(Items listed in a dataset)
****

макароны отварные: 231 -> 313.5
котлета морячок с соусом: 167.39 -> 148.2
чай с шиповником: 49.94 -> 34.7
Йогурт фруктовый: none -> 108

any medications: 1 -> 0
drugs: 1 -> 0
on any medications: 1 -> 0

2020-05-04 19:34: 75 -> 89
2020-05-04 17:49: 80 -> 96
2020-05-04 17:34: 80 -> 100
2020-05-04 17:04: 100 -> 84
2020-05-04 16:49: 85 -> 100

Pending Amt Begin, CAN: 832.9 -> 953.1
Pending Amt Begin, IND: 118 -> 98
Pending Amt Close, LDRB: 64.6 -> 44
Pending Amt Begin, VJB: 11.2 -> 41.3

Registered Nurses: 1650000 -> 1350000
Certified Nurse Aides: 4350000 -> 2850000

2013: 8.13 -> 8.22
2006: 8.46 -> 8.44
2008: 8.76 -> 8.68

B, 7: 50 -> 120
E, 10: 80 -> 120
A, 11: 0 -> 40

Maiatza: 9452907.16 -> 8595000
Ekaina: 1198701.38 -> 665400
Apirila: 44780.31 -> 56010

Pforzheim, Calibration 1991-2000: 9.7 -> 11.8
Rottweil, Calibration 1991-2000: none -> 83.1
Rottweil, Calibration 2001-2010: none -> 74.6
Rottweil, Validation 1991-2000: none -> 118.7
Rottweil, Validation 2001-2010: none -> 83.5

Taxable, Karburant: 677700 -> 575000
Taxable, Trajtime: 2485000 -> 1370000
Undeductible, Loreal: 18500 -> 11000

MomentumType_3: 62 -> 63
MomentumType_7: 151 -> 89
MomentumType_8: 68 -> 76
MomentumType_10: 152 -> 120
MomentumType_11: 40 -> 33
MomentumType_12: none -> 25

****

Exactly reproduce the lines that run from the line with "2020-05-04 17:34: 80 -> 100" through the last line of the records, inclusive.

2020-05-04 17:34: 80 -> 100
2020-05-04 17:04: 100 -> 84
2020-05-04 16:49: 85 -> 100

Pending Amt Begin, CAN: 832.9 -> 953.1
Pending Amt Begin, IND: 118 -> 98
Pending Amt Close, LDRB: 64.6 -> 44
Pending Amt Begin, VJB: 11.2 -> 41.3

Registered Nurses: 1650000 -> 1350000
Certified Nurse Aides: 4350000 -> 2850000

2013: 8.13 -> 8.22
2006: 8.46 -> 8.44
2008: 8.76 -> 8.68

B, 7: 50 -> 120
E, 10: 80 -> 120
A, 11: 0 -> 40

Maiatza: 9452907.16 -> 8595000
Ekaina: 1198701.38 -> 665400
Apirila: 44780.31 -> 56010

Pforzheim, Calibration 1991-2000: 9.7 -> 11.8
Rottweil, Calibration 1991-2000: none -> 83.1
Rottweil, Calibration 2001-2010: none -> 74.6
Rottweil, Validation 1991-2000: none -> 118.7
Rottweil, Validation 2001-2010: none -> 83.5

Taxable, Karburant: 677700 -> 575000
Taxable, Trajtime: 2485000 -> 1370000
Undeductible, Loreal: 18500 -> 11000

MomentumType_3: 62 -> 63
MomentumType_7: 151 -> 89
MomentumType_8: 68 -> 76
MomentumType_10: 152 -> 120
MomentumType_11: 40 -> 33
MomentumType_12: none -> 25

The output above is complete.